■ **O que fazer**:
1. Por favor, edite o trecho sobre apreensão de bens alugados entre "Ocorre que se" e "preenchidos alguns requisitos.", inclusive, trocando "maquinário ou veículo" por "equipamento".
2. De acordo com o trecho sobre apreensão de bens alugados, que documento é lavrado junto com o auto de infração ambiental?
3. Resuma em duas frases o trecho sobre apreensão de bens alugados.

■ **Trecho**:
● ● ● ● ● ● ●
É muito comum que órgãos de fiscalização ambiental apreendam bens de terceiros de boa-fé que estavam alugados e em tese estariam sendo usados para a prática de infração ambiental
Na prática funciona assim: o locador celebra um contrato de locação com o locatário transferindo para este a posse de um determinado bem, como um trator, caminhão, escavadeira ou outro maquinário ou veículo, para ser utilizado em um trabalho específico.
Contudo, como qualquer atividade está sujeita a uma fiscalização ambiental, quando constatada uma infração às normas de proteção do meio ambiente, será lavrado um auto de infração ambiental, bem como um termo de apreensão do bem usado na prática da infração.
Ocorre que se o maquinário ou veículo apreendido pertencia a terceiro de boa-fé, que não participou de qualquer ilícito nem tinha conhecimento de que o locatário usaria o bem para cometer uma infração, será possível a declaração de nulidade do termo de apreensão e devolução do bem ao locador, desde que preenchidos alguns requisitos.
● ● ● ● ● ● ●
■ **Dados fornecidos**:
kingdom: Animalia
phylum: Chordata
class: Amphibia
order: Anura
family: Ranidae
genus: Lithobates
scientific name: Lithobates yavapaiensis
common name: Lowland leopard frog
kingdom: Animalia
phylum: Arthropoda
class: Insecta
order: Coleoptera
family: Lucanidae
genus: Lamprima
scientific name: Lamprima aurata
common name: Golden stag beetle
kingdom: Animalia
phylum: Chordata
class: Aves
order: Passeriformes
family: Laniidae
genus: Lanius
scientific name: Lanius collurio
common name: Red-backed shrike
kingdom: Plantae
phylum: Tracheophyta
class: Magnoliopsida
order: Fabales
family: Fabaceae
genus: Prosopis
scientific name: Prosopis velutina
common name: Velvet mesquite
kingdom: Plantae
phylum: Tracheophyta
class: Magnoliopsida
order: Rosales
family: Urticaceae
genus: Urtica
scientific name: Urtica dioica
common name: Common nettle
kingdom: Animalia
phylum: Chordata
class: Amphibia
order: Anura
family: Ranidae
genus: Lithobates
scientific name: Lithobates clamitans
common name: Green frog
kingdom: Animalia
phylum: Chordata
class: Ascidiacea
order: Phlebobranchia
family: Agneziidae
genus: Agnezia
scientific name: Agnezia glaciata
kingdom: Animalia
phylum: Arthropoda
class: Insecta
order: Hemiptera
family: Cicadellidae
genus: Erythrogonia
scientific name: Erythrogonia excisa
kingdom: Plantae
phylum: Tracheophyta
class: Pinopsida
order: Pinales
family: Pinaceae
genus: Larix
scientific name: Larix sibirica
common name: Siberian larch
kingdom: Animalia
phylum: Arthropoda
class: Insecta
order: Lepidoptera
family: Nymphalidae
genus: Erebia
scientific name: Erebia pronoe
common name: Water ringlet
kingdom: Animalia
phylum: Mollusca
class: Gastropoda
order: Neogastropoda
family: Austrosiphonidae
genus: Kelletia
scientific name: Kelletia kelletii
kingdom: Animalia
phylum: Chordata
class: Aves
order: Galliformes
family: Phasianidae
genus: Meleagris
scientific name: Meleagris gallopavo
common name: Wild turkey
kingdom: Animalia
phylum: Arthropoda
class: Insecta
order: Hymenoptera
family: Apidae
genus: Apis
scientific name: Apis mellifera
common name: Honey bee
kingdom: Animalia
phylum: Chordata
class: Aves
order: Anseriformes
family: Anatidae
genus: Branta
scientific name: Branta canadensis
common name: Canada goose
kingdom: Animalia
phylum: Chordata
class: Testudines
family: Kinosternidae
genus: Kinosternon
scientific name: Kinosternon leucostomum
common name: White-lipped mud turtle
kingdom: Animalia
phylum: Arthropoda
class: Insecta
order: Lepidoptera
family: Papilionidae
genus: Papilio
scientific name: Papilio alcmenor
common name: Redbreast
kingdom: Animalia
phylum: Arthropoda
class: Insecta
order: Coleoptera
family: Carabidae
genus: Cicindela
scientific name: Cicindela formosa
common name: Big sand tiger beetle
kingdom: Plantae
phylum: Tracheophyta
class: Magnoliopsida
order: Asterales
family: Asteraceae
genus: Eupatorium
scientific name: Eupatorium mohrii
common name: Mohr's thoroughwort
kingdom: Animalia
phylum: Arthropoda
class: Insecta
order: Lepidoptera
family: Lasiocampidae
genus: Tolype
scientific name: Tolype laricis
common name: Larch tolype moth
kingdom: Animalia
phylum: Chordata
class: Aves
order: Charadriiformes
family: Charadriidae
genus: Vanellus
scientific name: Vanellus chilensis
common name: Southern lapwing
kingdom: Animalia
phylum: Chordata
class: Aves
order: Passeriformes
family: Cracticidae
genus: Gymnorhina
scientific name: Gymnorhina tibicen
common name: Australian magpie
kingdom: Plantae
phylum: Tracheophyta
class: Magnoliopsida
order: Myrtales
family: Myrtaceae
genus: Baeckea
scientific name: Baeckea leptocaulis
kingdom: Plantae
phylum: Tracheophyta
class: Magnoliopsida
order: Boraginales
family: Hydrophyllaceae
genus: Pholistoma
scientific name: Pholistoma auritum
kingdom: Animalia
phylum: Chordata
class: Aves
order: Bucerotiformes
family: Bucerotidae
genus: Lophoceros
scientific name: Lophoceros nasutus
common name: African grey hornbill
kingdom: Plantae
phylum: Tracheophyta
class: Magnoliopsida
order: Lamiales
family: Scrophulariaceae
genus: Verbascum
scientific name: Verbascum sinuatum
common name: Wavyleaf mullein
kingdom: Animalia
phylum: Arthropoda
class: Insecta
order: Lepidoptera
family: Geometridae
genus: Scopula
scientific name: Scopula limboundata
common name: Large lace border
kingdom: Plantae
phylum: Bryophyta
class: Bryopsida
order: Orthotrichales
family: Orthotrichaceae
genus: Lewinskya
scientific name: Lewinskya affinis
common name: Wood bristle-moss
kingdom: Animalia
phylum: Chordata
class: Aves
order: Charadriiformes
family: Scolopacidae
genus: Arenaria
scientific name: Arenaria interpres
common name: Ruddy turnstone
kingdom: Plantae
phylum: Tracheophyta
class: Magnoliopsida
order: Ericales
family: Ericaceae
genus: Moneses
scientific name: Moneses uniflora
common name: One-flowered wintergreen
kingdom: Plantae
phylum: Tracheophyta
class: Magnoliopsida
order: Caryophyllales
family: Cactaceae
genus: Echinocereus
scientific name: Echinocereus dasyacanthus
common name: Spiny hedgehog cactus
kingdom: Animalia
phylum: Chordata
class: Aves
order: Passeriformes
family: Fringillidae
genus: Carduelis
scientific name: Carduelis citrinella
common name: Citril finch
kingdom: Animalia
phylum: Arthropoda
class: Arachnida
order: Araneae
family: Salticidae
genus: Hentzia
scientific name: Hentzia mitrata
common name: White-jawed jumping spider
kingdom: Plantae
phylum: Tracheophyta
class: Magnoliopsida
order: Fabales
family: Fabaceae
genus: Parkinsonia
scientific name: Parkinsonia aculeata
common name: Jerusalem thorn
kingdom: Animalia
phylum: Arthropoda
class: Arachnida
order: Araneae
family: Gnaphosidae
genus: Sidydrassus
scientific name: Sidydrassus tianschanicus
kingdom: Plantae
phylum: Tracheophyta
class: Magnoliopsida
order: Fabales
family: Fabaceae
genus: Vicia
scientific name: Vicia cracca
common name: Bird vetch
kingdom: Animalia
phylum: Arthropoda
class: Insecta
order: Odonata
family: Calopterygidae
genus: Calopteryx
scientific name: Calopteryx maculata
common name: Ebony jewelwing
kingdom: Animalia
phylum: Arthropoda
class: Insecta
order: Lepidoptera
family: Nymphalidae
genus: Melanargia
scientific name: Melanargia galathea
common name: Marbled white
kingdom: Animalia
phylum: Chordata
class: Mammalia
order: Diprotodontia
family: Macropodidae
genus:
● ● ● ● ● ● ●
■ **Respostas por tarefa**:
1.
Ocorre que se o equipamento apreendido pertencia a terceiro de boa-fé, que não participou de qualquer ilícito nem tinha conhecimento de que o locatário usaria o bem para cometer uma infração, será possível a declaração de nulidade do termo de apreensão e devolução do bem ao locador, desde que preenchidos alguns requisitos.

2. Um termo de apreensão do bem usado na prática da infração.

3. Órgãos de fiscalização ambiental costumam apreender bens de terceiros de boa-fé que estavam alugados e que, em tese, estariam sendo usados para cometer uma infração ambiental, lavrando um auto de infração e um termo de apreensão. Se o dono do bem não participou do ilícito nem sabia que o locatário o usaria para cometer a infração, é possível declarar nulo o termo de apreensão e devolver o bem ao locador, desde que preenchidos alguns requisitos.